Task instructions - All entries need to be written out again exactly, without their pictures.

Extracted page text data

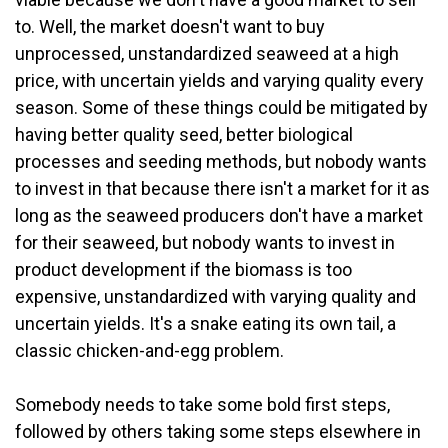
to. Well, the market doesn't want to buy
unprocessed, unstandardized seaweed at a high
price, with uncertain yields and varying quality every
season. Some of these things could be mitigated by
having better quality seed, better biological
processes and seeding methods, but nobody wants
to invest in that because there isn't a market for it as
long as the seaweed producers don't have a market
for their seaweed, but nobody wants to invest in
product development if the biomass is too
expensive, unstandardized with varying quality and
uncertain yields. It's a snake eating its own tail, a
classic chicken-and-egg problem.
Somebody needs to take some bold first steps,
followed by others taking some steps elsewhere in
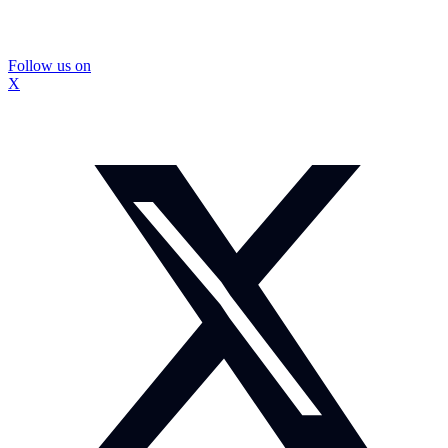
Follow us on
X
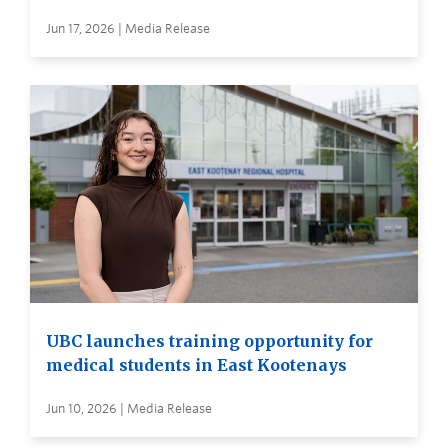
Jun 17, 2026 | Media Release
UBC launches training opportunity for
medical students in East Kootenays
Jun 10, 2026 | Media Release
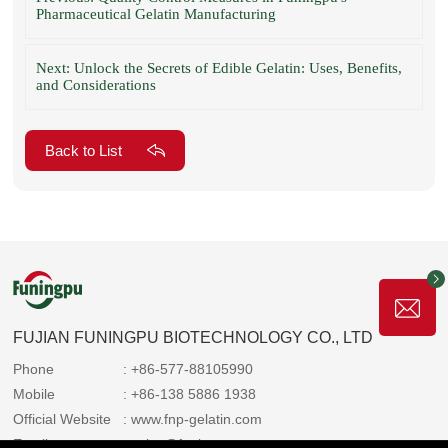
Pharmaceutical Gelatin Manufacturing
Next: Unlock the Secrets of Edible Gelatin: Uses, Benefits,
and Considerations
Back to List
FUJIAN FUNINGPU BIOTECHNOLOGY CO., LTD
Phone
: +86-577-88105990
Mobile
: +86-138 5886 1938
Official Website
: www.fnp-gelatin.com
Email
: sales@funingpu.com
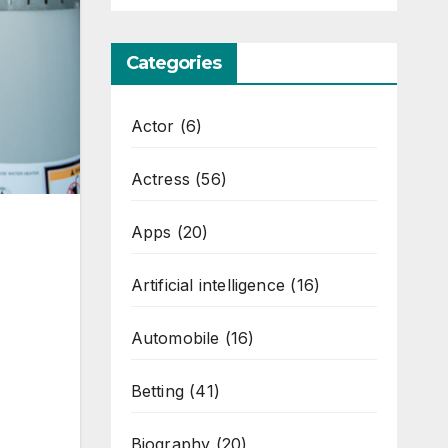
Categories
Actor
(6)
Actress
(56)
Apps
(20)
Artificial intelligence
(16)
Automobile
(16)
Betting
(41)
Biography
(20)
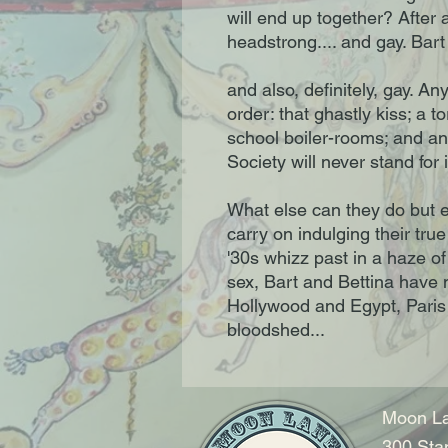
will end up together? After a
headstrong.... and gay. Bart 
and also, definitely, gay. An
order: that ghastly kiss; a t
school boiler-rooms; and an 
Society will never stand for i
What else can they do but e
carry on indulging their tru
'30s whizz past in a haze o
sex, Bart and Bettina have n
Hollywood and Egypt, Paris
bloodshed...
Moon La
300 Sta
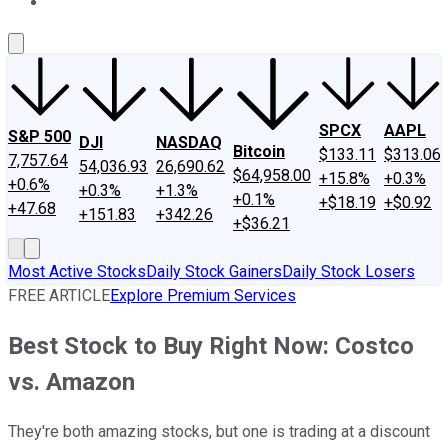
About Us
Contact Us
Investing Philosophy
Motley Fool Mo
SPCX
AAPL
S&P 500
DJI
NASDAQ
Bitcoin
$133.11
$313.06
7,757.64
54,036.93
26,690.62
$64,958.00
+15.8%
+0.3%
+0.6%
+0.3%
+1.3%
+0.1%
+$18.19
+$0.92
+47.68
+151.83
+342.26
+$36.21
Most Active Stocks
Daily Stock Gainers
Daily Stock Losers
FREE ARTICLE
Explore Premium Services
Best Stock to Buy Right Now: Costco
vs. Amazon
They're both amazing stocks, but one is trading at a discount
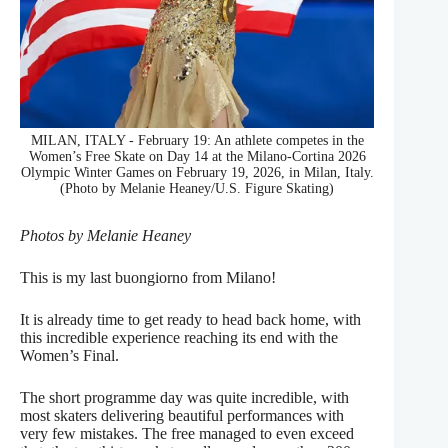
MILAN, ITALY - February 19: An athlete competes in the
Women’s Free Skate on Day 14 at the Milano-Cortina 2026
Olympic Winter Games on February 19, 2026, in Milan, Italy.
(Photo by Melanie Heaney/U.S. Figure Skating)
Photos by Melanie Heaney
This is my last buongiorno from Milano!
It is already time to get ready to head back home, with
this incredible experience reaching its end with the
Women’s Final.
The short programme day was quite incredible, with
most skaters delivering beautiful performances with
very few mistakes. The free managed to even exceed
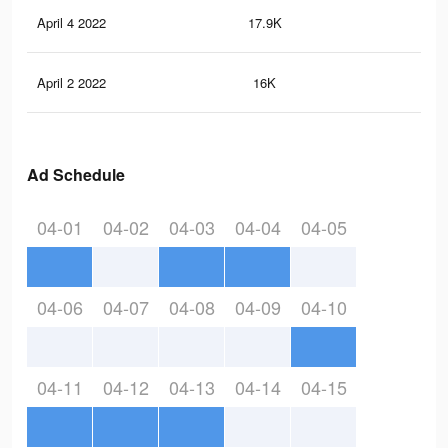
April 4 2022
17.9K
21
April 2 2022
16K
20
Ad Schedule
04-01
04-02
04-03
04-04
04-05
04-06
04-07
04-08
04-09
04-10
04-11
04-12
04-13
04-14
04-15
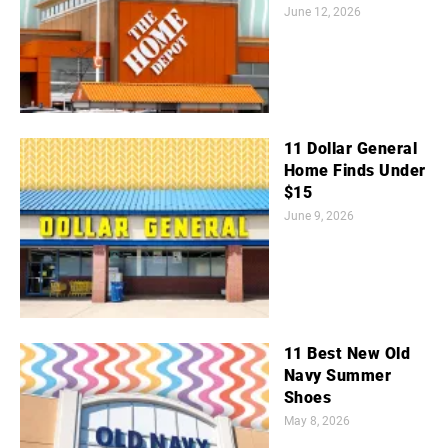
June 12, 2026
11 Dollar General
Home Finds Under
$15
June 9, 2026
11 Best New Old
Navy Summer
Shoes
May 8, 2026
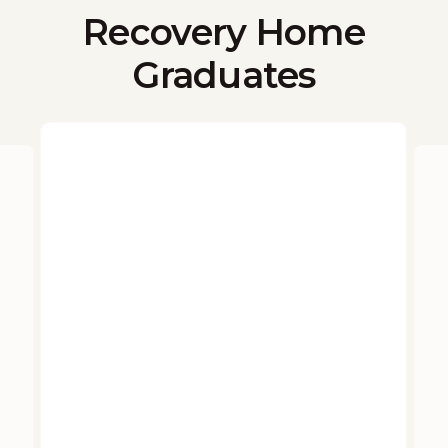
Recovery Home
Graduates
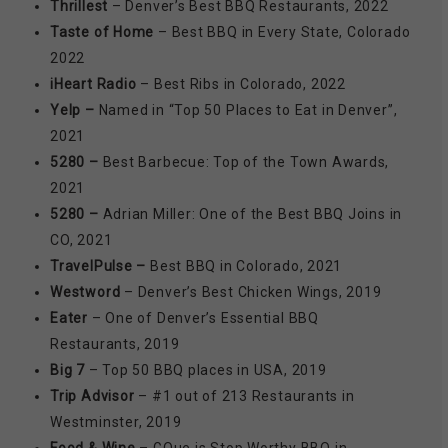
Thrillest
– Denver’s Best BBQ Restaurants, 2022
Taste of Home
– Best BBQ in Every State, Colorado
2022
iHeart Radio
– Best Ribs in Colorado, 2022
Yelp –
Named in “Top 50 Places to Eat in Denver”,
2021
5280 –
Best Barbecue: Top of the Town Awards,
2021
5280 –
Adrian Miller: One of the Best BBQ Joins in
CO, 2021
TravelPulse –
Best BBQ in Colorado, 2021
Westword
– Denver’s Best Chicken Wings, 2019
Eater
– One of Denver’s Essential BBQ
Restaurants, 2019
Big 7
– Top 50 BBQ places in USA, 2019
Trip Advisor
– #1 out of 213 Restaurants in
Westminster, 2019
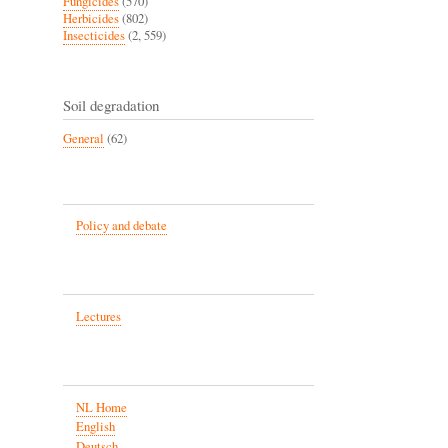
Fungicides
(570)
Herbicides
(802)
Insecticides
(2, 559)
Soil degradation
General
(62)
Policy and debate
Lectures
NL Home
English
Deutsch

Solution to this problem -
to. Well, the market doesn't want to buy
unprocessed, unstandardized seaweed at a high
price, with uncertain yields and varying quality every
season. Some of these things could be mitigated by
having better quality seed, better biological
processes and seeding methods, but nobody wants
to invest in that because there isn't a market for it as
long as the seaweed producers don't have a market
for their seaweed, but nobody wants to invest in
product development if the biomass is too
expensive, unstandardized with varying quality and
uncertain yields. It's a snake eating its own tail, a
classic chicken-and-egg problem.
Somebody needs to take some bold first steps,
followed by others taking some steps elsewhere in
Follow us on
X
Jun 17, 2026 | Media Release
UBC launches training opportunity for
medical students in East Kootenays
Jun 10, 2026 | Media Release
Pharmaceutical Gelatin Manufacturing
Next: Unlock the Secrets of Edible Gelatin: Uses, Benefits,
and Considerations
Back to List
FUJIAN FUNINGPU BIOTECHNOLOGY CO., LTD
Phone
: +86-577-88105990
Mobile
: +86-138 5886 1938
Official Website
: www.fnp-gelatin.com
Email
: sales@funingpu.com
Categories
Actor
(6)
Actress
(56)
Apps
(20)
Artificial intelligence
(16)
Automobile
(16)
Betting
(41)
Biography
(20)
will end up together? After a
headstrong.... and gay. Bart 
and also, definitely, gay. An
order: that ghastly kiss; a t
school boiler-rooms; and an 
Society will never stand for i
What else can they do but e
carry on indulging their tru
'30s whizz past in a haze o
sex, Bart and Bettina have n
Hollywood and Egypt, Paris
bloodshed...
Moon La
300 Sta
About Us
Contact Us
Investing Philosophy
Motley Fool Mo
SPCX
AAPL
S&P 500
DJI
NASDAQ
Bitcoin
$133.11
$313.06
7,757.64
54,036.93
26,690.62
$64,958.00
+15.8%
+0.3%
+0.6%
+0.3%
+1.3%
+0.1%
+$18.19
+$0.92
+47.68
+151.83
+342.26
+$36.21
Most Active Stocks
Daily Stock Gainers
Daily Stock Losers
FREE ARTICLE
Explore Premium Services
Best Stock to Buy Right Now: Costco
vs. Amazon
They're both amazing stocks, but one is trading at a discount
MILAN, ITALY - February 19: An athlete competes in the
Women’s Free Skate on Day 14 at the Milano-Cortina 2026
Olympic Winter Games on February 19, 2026, in Milan, Italy.
(Photo by Melanie Heaney/U.S. Figure Skating)
Photos by Melanie Heaney
This is my last buongiorno from Milano!
It is already time to get ready to head back home, with
this incredible experience reaching its end with the
Women’s Final.
The short programme day was quite incredible, with
most skaters delivering beautiful performances with
very few mistakes. The free managed to even exceed
April 4 2022
17.9K
21
April 2 2022
16K
20
Ad Schedule
04-01
04-02
04-03
04-04
04-05
04-06
04-07
04-08
04-09
04-10
04-11
04-12
04-13
04-14
04-15
June 12, 2026
11 Dollar General
Home Finds Under
$15
June 9, 2026
11 Best New Old
Navy Summer
Shoes
May 8, 2026
Recovery Home
Graduates
Thrillest
– Denver’s Best BBQ Restaurants, 2022
Taste of Home
– Best BBQ in Every State, Colorado
2022
iHeart Radio
– Best Ribs in Colorado, 2022
Yelp –
Named in “Top 50 Places to Eat in Denver”,
2021
5280 –
Best Barbecue: Top of the Town Awards,
2021
5280 –
Adrian Miller: One of the Best BBQ Joins in
CO, 2021
TravelPulse –
Best BBQ in Colorado, 2021
Westword
– Denver’s Best Chicken Wings, 2019
Eater
– One of Denver’s Essential BBQ
Restaurants, 2019
Big 7
– Top 50 BBQ places in USA, 2019
Trip Advisor
– #1 out of 213 Restaurants in
Westminster, 2019
Fungicides
(570)
Herbicides
(802)
Insecticides
(2, 559)
Soil degradation
General
(62)
Policy and debate
Lectures
NL Home
English
Deutsch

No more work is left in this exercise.